> **WHAT TO DO**
In the records below, take everything from the line containing "08:00-12:00" down through the line containing "Is there any" and arrange those lines alone as a numbered list, leaving out blank lines.
[[ DATASET EXTRACT open ]]
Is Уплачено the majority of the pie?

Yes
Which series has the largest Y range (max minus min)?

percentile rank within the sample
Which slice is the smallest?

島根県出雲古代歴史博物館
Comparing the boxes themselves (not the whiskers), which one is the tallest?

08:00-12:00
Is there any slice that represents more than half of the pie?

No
[[ DATASET EXTRACT closed ]]
[[ DATASET EXTRACT open ]]
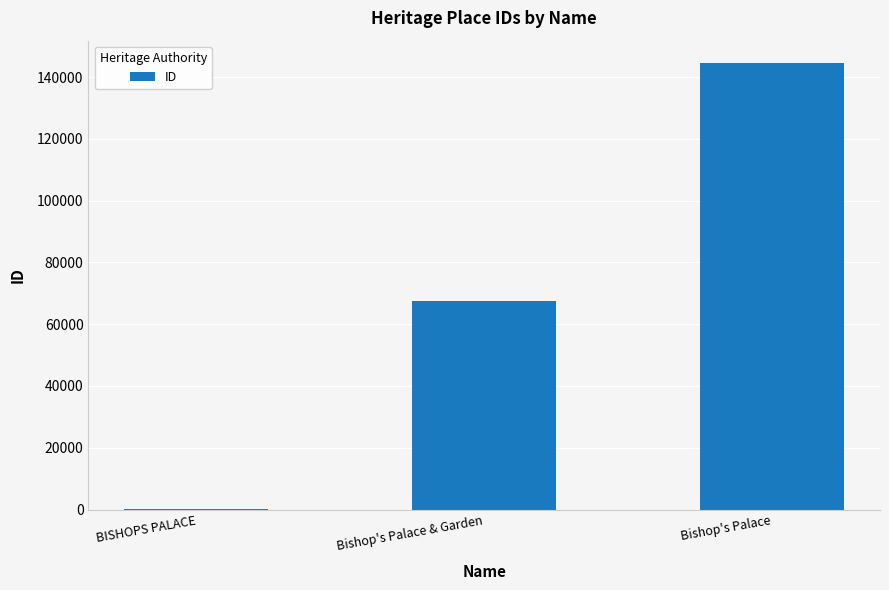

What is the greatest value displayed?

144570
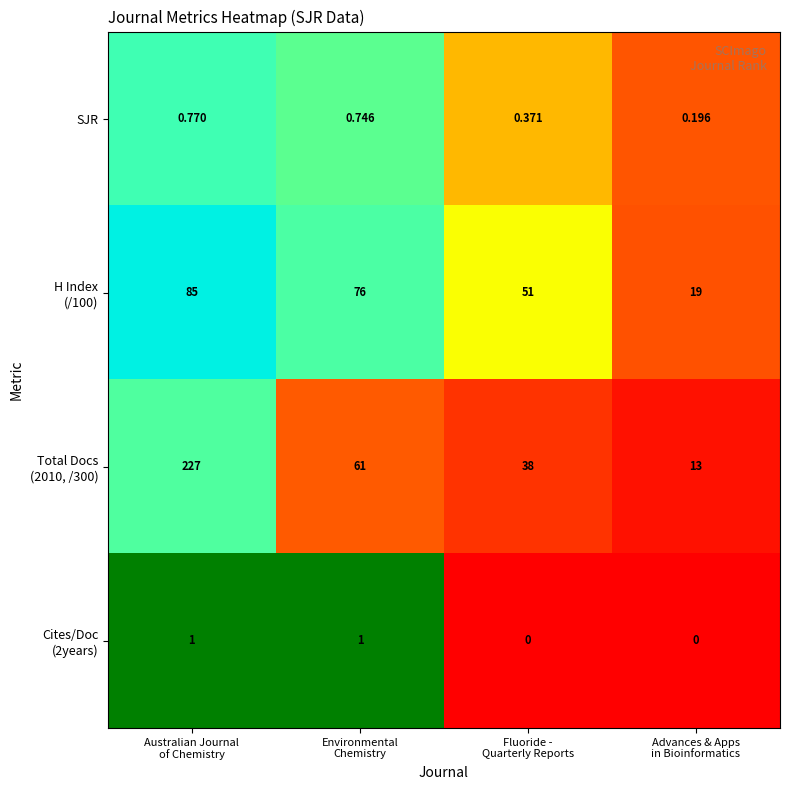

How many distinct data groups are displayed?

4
[[ DATASET EXTRACT closed ]]
> **SOLUTION**
1. 08:00-12:00
2. Is there any slice that represents more than half of the pie?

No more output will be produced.